Disques/Rio

Abayomy Afrobeat Orquestra : Abra Sua Cabeça (And Your Ass Will Follow)

Avec son deuxième album, Abayomy Afrobeat Orquestra se positionne au sommet de l’afrobeat mondial. Enregistré en 2014 et lancé seulement cette année, Abra Sua Cabeça est un disque qui a la densité des meilleures réussites de ce revival mais, surtout, se distingue de la concurrence en ayant trouvé le chaînon entre le Nigéria et le Brésil qui donne toute sa cohérence au projet.

Abayomy Afrobeat Orquestra - Abra Sua Cabeca

Près de vingt ans après la mort de Fela Kuti, la fièvre afrobeat a contaminé le monde, des formations se sont créées aux quatre coins du globe et le Brésil n’a pas échappé à cette vague. Si on voulait faire la fine bouche, on dirait que pour la plupart de ces groupes, l’afrobeat n’est guère qu’une tournerie, un langage accueillant qui permet de se retrouver en bonne et nombreuse compagnie pour faire de la musique ensemble. Et quand, même s’il s’agit de musique instrumentale, on demanderait : qu’est-ce que ça raconte ? Force serait de reconnaître : pas grand-chose !

Abayomy Afrobeat Orquestra a débuté en 2009, à Rio, à l’occasion d’un Fela Day. Riche d’une douzaine de membres dont Alexandre Garnizé et Gustavo Benjão, le groupe s’est vite imposé comme une référence brésilienne en matière d’afrobeat, seul Bixiga 70 jouant dans la même catégorie. Comme Bixiga 70, comme tant d’autres également, Abayomy ne s’est pas enfermé dans une relecture orthodoxe de l’afrobeat tel qu’inventé par Fela et son batteur Tony Allen. Les influences brassent forcément plus large, hic et nunc oblige : ici et maintenant n’est pas le Lagos des années soixante-dix.

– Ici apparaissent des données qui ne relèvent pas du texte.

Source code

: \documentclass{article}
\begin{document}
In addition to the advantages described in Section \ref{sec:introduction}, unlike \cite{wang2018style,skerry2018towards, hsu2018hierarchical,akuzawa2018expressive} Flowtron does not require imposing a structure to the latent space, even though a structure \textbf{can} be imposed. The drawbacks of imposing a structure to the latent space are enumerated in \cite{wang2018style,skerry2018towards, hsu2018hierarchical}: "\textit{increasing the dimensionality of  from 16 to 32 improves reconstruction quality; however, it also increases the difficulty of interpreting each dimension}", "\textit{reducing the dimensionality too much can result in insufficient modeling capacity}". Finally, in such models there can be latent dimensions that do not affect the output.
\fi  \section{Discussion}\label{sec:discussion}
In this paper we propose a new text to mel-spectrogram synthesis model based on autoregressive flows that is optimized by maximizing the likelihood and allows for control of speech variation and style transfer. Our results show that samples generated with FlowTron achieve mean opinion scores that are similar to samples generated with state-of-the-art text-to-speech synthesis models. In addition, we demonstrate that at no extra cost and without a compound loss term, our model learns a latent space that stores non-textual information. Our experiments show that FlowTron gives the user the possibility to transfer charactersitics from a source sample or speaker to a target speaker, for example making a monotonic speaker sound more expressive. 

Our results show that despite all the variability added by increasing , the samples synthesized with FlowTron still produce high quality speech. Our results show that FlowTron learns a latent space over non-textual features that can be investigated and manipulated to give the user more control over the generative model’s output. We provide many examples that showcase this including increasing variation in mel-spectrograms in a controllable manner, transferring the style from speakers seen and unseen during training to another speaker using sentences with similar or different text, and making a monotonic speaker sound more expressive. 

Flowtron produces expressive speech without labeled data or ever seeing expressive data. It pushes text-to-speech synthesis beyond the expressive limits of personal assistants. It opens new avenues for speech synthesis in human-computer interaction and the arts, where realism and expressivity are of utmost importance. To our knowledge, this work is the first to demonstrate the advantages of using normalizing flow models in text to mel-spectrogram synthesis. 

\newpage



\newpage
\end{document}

Où Abayomy Afrobeat Orquestra se distingue c’est en démontrant que, pour lui, l’afrobeat n’est pas une pièce rapportée. La connection entre le Nigéria et le Brésil est ancestrale et passe par la langue. Celle-ci est le révélateur d’une culture yoruba commune. Au Brésil, ce qui reste du yoruba est associé aux religions de matrice africaine, une trace des ancêtres et la marques des initiés. Certes, Fela Kuti n’a pas évoqué les orixás dans ses morceaux, ses paroles étaient avant tout politiques et leur pertinence n’a rien perdu avec le temps. Mais pour un groupe brésilien, peut-être la pertinence à jouer de l’afrobeat aujourd’hui se trouve-t-elle dans l’affirmation de cette spiritualité commune. C’est bien ce qui donne cette force unique et encore inégalée à Metá Metá, ou dans une moindre mesure à Aláfia.

Abayomy ne dédie qu’un seul titre à un orixá, « Omolu » mais c’est suffisant pour enraciner le propos général. Et si le groupe a des choses à dire, c’est à travers une influence marquante de l’album, essentiellement brésilienne celle-ci, celle du manguebit de la Nação Zumbi, plus rock. Pour le produire, le groupe de Rio s’est offert les services de Pupilo. Le batteur de Nação Zumbi est un producteur recherché et il capte ici la ferveur collective des musiciens. On retrouve également Jorge Du Peixe, le chanteur qui a succédé à Chico Science sur « Vou Par Onde Vou », ainsi qu’une autre figure du mouvement, le toujours bien fêlé et braillard Otto sur « Mundo sem Memória ».

Alors que Thomas Harres (batterie) et Vitor Gottardi (guitare) accompagnaient Céu sur scène lors de sa tournée européenne de 2015, c’est elle que l’on retrouve ici interprétant « Sensitiva », un titre qui semble taillé pour sa voix.

Enfin, rien de tel pour affirmer son credo que d’avoir la bénédiction du maître, Tony Allen. On le retrouve sur deux titres. C’est sa voix que l’on entend sur le morceau d’introduction, « Abra sua Cabeça » où il évoque Fela et sur « Tony Relax », chanté en français par Thiago Queiroz, son jeu de batterie demeure inégalable.

Si le titre de l’album nous évoque, probablement en raison d’une vieille addiction personnelle, le slogan de Funkadelic, légèrement paraphrasé, la pochette et son dessin d’écorché nous fait plutôt penser aux photographies de natures (bien) mortes de Joel-Peter Witkin (« Abra sua Cabeça » pris au pied de la lettre !), il va sans dire que l’on préfère la première option, plus fidèle à l’ambition d’Abayomy : nous ouvrir l’esprit par les vertus de la danse collective ! Vivement une tournée européenne pour fêter ce bel album.